Task instructions:
There is material below. Print exactly the lines starting at the line with "[60,1594,121,1607] [60,1627,183,1643] [577,73,671,89]" and ending at the line with "(665, 626) none", ends included, and no others.

Data for this exercise:

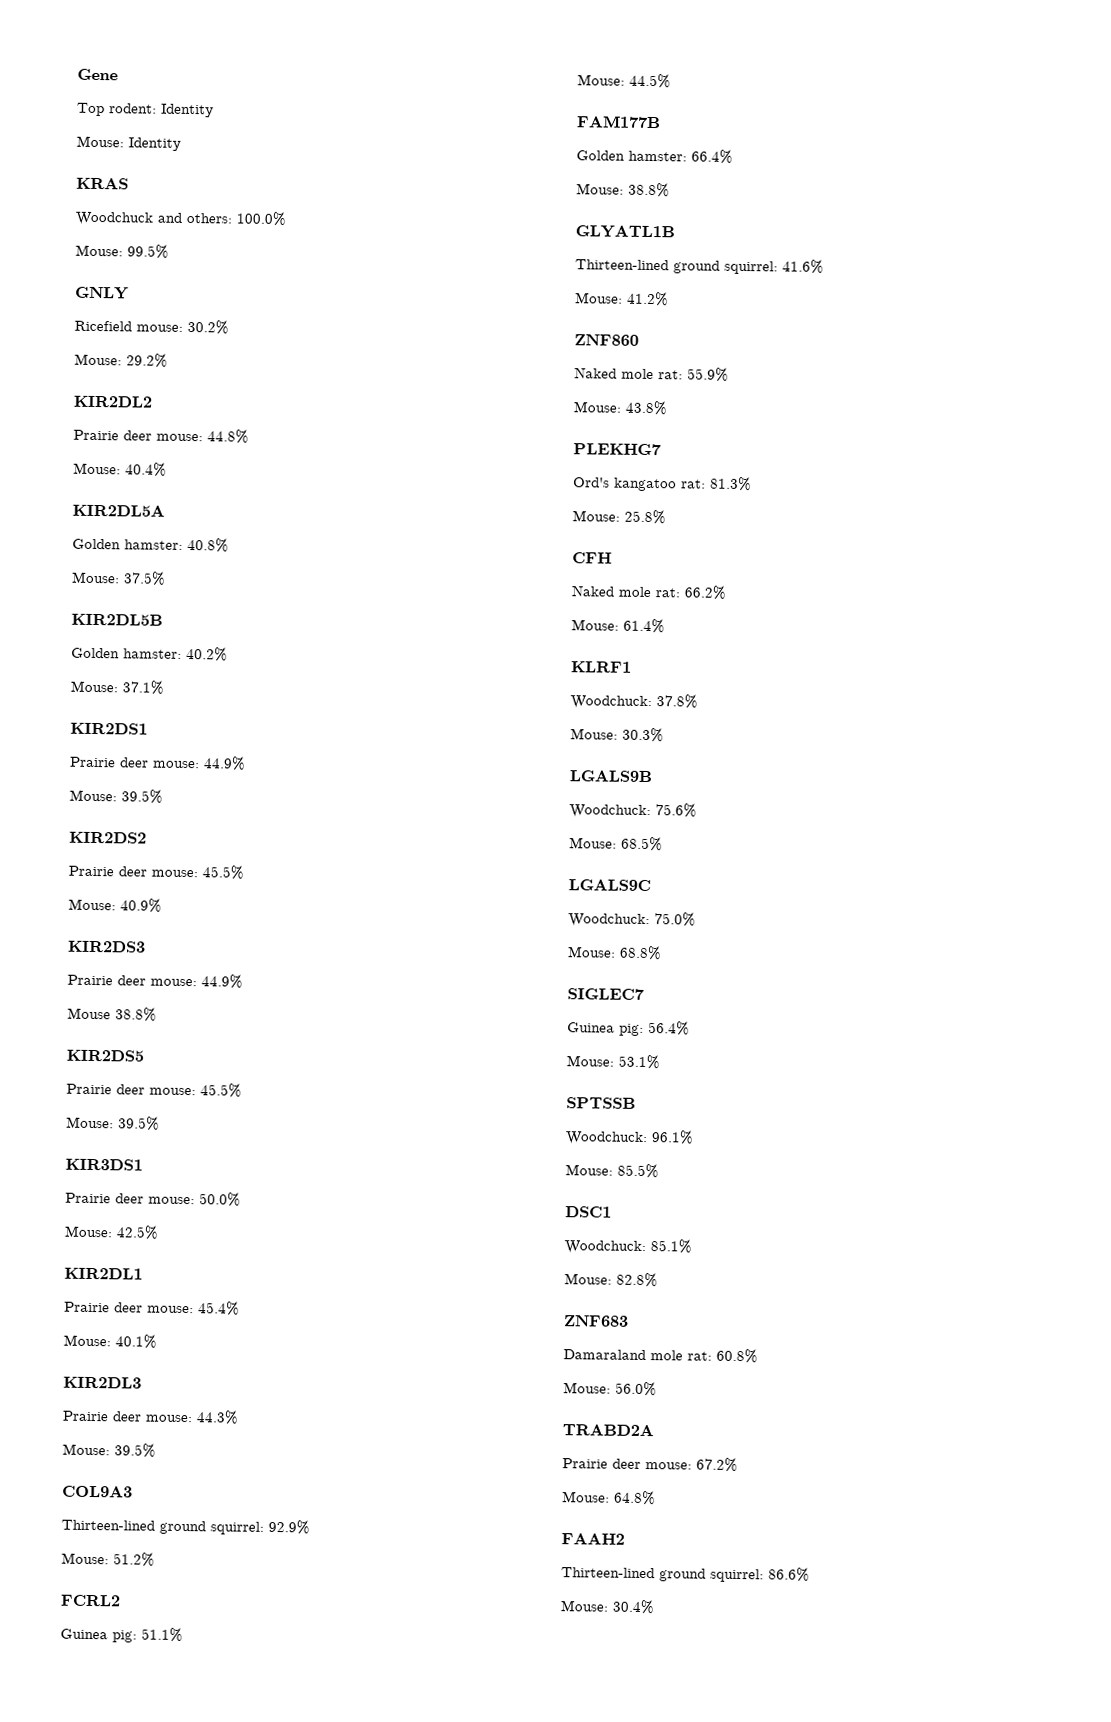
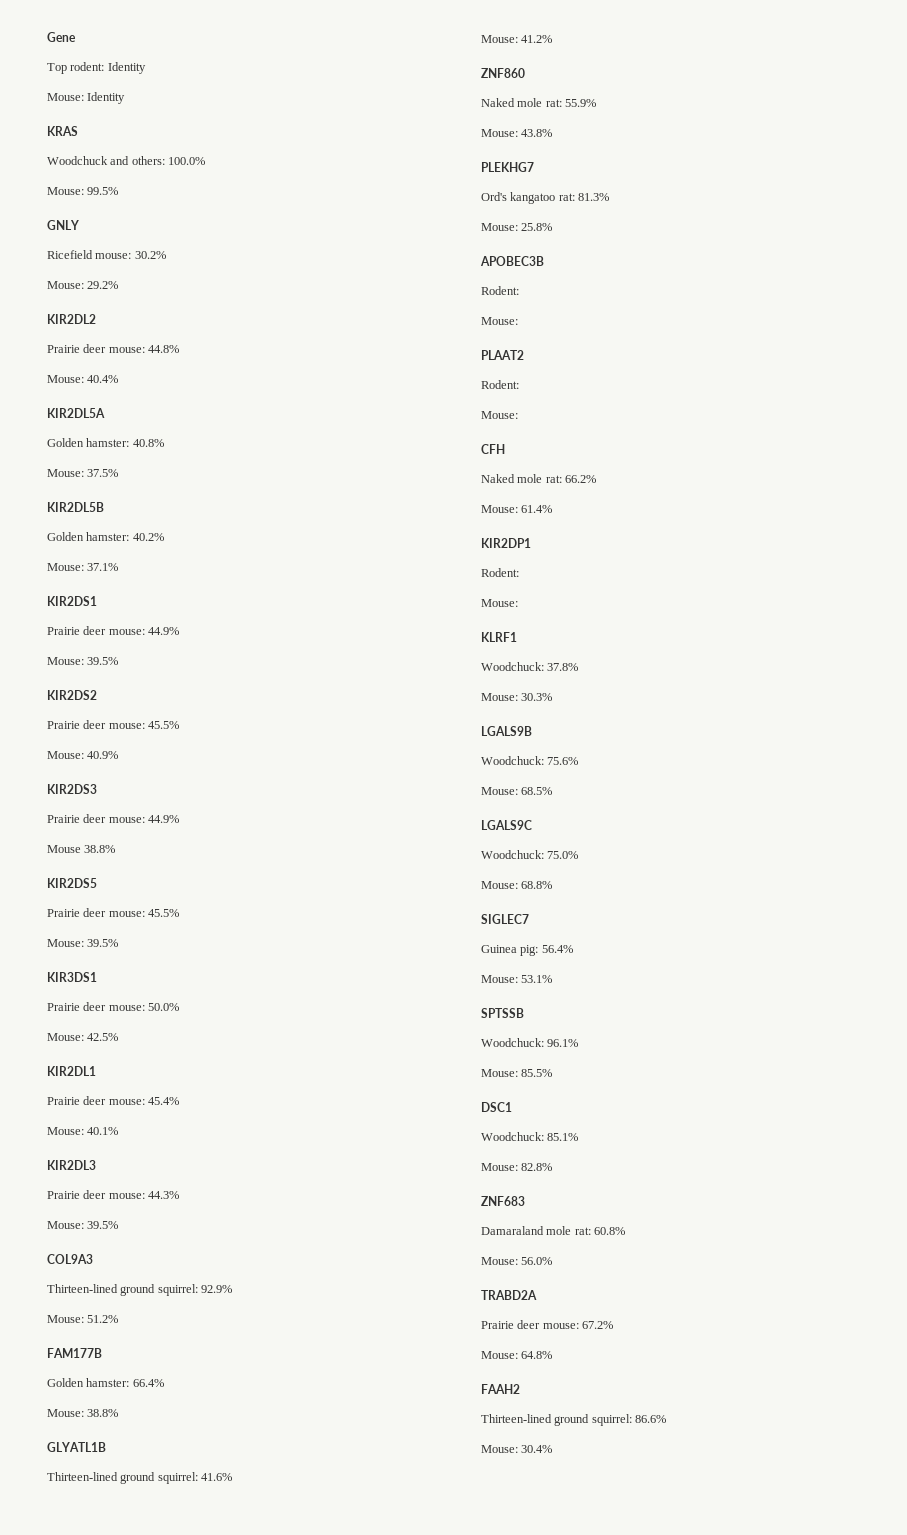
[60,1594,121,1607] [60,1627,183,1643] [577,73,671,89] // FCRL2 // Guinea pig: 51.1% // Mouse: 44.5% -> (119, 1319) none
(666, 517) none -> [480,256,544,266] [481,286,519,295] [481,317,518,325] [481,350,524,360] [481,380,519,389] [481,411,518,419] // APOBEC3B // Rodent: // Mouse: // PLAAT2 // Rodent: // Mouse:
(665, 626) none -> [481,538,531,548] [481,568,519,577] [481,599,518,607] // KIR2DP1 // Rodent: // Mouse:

...

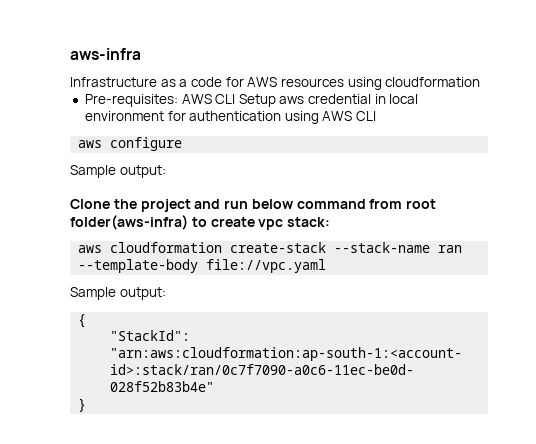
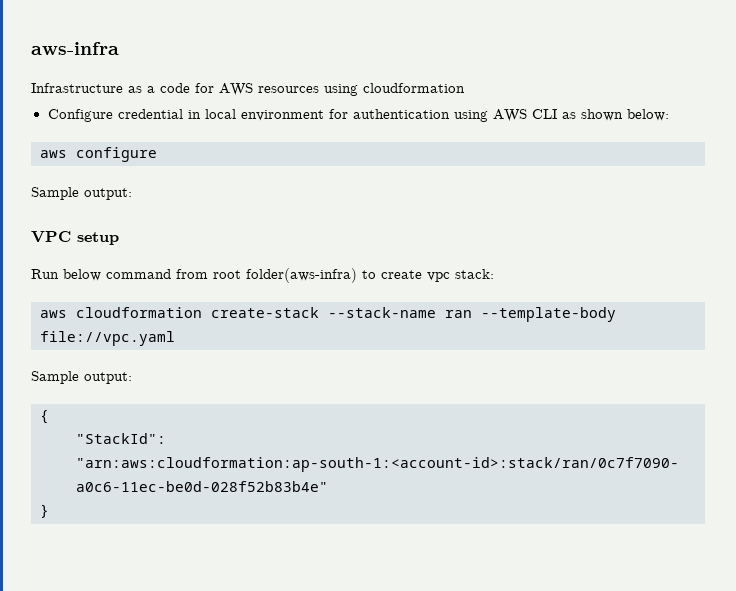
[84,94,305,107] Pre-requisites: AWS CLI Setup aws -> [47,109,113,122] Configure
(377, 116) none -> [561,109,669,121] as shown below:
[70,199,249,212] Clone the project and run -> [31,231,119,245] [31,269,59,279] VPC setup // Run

* * *

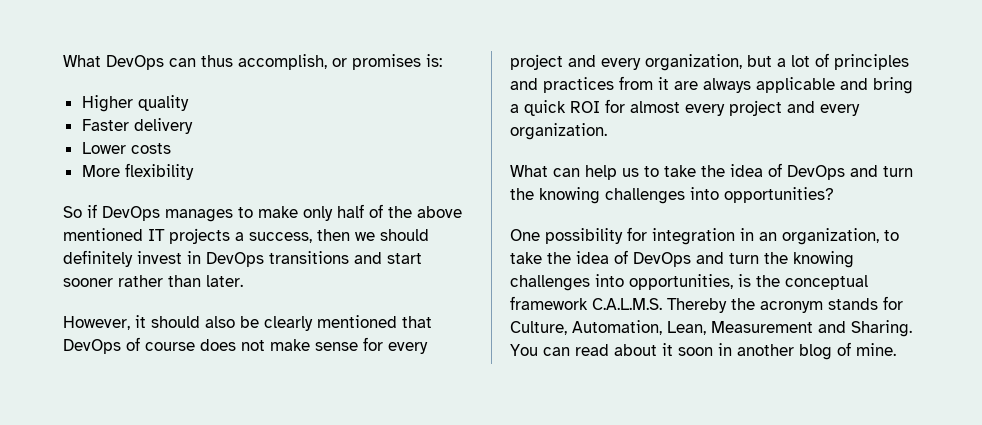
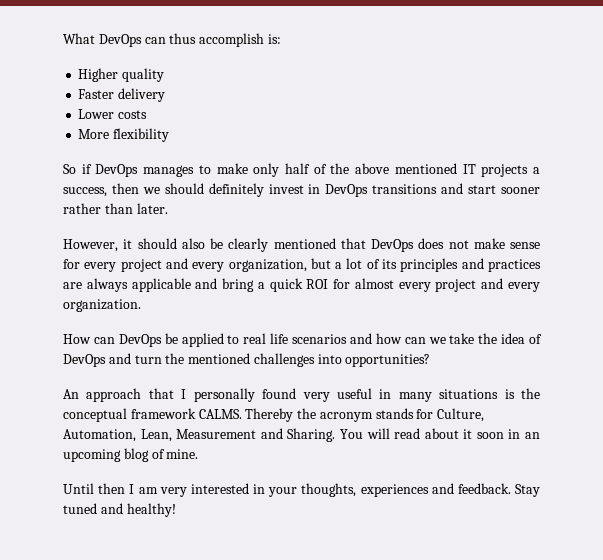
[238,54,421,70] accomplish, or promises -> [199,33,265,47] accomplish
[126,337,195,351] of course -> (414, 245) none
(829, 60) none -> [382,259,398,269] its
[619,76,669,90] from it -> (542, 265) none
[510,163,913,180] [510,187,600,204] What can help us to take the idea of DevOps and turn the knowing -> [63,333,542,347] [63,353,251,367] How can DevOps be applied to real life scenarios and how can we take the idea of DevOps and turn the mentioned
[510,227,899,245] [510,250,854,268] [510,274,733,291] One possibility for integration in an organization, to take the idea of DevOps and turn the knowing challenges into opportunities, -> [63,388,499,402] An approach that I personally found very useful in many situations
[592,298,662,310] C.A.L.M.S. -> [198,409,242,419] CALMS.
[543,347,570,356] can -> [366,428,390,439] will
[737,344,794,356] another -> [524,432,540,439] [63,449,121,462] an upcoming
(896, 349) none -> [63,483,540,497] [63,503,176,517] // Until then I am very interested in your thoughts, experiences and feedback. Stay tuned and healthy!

Final answer:
[60,1594,121,1607] [60,1627,183,1643] [577,73,671,89] // FCRL2 // Guinea pig: 51.1% // Mouse: 44.5% -> (119, 1319) none
(666, 517) none -> [480,256,544,266] [481,286,519,295] [481,317,518,325] [481,350,524,360] [481,380,519,389] [481,411,518,419] // APOBEC3B // Rodent: // Mouse: // PLAAT2 // Rodent: // Mouse:
(665, 626) none -> [481,538,531,548] [481,568,519,577] [481,599,518,607] // KIR2DP1 // Rodent: // Mouse:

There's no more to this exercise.